Exercise: The whole listing is to be returned exactly.
*** Input ***
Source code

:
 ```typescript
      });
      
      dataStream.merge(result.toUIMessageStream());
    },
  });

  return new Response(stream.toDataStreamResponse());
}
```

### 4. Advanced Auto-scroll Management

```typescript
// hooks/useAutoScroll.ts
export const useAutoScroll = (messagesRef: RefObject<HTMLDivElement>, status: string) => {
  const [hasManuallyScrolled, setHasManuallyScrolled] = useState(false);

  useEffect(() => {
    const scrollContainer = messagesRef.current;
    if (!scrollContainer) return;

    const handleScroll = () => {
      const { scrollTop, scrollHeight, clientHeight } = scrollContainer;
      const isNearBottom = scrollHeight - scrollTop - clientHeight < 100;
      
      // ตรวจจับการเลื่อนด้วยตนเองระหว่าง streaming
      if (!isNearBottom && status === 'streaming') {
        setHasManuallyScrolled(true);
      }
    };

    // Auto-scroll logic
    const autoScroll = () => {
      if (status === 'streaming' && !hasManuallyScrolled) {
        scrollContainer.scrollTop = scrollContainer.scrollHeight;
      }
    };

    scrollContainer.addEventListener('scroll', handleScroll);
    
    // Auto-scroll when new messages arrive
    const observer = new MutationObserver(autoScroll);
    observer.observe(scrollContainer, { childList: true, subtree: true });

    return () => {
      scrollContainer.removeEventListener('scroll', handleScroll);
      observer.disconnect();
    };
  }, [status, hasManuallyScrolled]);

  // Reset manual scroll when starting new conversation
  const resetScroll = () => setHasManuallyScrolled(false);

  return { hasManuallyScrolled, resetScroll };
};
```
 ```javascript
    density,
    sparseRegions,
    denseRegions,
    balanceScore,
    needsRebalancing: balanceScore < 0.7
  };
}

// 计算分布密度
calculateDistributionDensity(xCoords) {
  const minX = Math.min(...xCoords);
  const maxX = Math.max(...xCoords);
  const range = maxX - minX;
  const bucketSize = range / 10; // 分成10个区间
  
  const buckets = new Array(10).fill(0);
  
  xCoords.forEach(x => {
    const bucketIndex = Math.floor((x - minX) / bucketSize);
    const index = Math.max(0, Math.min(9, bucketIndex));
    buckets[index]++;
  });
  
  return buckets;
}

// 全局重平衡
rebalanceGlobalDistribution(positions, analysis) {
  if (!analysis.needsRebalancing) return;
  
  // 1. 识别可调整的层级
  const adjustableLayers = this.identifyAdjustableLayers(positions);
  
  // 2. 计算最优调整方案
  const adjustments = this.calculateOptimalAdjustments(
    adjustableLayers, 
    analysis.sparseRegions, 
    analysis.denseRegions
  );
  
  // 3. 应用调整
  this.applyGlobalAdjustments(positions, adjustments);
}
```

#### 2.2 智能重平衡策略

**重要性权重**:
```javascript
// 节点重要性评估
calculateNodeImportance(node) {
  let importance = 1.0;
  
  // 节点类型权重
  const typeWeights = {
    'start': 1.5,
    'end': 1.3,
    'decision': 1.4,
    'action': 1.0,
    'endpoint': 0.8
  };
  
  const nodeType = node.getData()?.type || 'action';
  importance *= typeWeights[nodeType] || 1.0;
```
*** End of Input ***
Completed task:
Source code

:
 ```typescript
      });
      
      dataStream.merge(result.toUIMessageStream());
    },
  });

  return new Response(stream.toDataStreamResponse());
}
```

### 4. Advanced Auto-scroll Management

```typescript
// hooks/useAutoScroll.ts
export const useAutoScroll = (messagesRef: RefObject<HTMLDivElement>, status: string) => {
  const [hasManuallyScrolled, setHasManuallyScrolled] = useState(false);

  useEffect(() => {
    const scrollContainer = messagesRef.current;
    if (!scrollContainer) return;

    const handleScroll = () => {
      const { scrollTop, scrollHeight, clientHeight } = scrollContainer;
      const isNearBottom = scrollHeight - scrollTop - clientHeight < 100;
      
      // ตรวจจับการเลื่อนด้วยตนเองระหว่าง streaming
      if (!isNearBottom && status === 'streaming') {
        setHasManuallyScrolled(true);
      }
    };

    // Auto-scroll logic
    const autoScroll = () => {
      if (status === 'streaming' && !hasManuallyScrolled) {
        scrollContainer.scrollTop = scrollContainer.scrollHeight;
      }
    };

    scrollContainer.addEventListener('scroll', handleScroll);
    
    // Auto-scroll when new messages arrive
    const observer = new MutationObserver(autoScroll);
    observer.observe(scrollContainer, { childList: true, subtree: true });

    return () => {
      scrollContainer.removeEventListener('scroll', handleScroll);
      observer.disconnect();
    };
  }, [status, hasManuallyScrolled]);

  // Reset manual scroll when starting new conversation
  const resetScroll = () => setHasManuallyScrolled(false);

  return { hasManuallyScrolled, resetScroll };
};
```
 ```javascript
    density,
    sparseRegions,
    denseRegions,
    balanceScore,
    needsRebalancing: balanceScore < 0.7
  };
}

// 计算分布密度
calculateDistributionDensity(xCoords) {
  const minX = Math.min(...xCoords);
  const maxX = Math.max(...xCoords);
  const range = maxX - minX;
  const bucketSize = range / 10; // 分成10个区间
  
  const buckets = new Array(10).fill(0);
  
  xCoords.forEach(x => {
    const bucketIndex = Math.floor((x - minX) / bucketSize);
    const index = Math.max(0, Math.min(9, bucketIndex));
    buckets[index]++;
  });
  
  return buckets;
}

// 全局重平衡
rebalanceGlobalDistribution(positions, analysis) {
  if (!analysis.needsRebalancing) return;
  
  // 1. 识别可调整的层级
  const adjustableLayers = this.identifyAdjustableLayers(positions);
  
  // 2. 计算最优调整方案
  const adjustments = this.calculateOptimalAdjustments(
    adjustableLayers, 
    analysis.sparseRegions, 
    analysis.denseRegions
  );
  
  // 3. 应用调整
  this.applyGlobalAdjustments(positions, adjustments);
}
```

#### 2.2 智能重平衡策略

**重要性权重**:
```javascript
// 节点重要性评估
calculateNodeImportance(node) {
  let importance = 1.0;
  
  // 节点类型权重
  const typeWeights = {
    'start': 1.5,
    'end': 1.3,
    'decision': 1.4,
    'action': 1.0,
    'endpoint': 0.8
  };
  
  const nodeType = node.getData()?.type || 'action';
  importance *= typeWeights[nodeType] || 1.0;
```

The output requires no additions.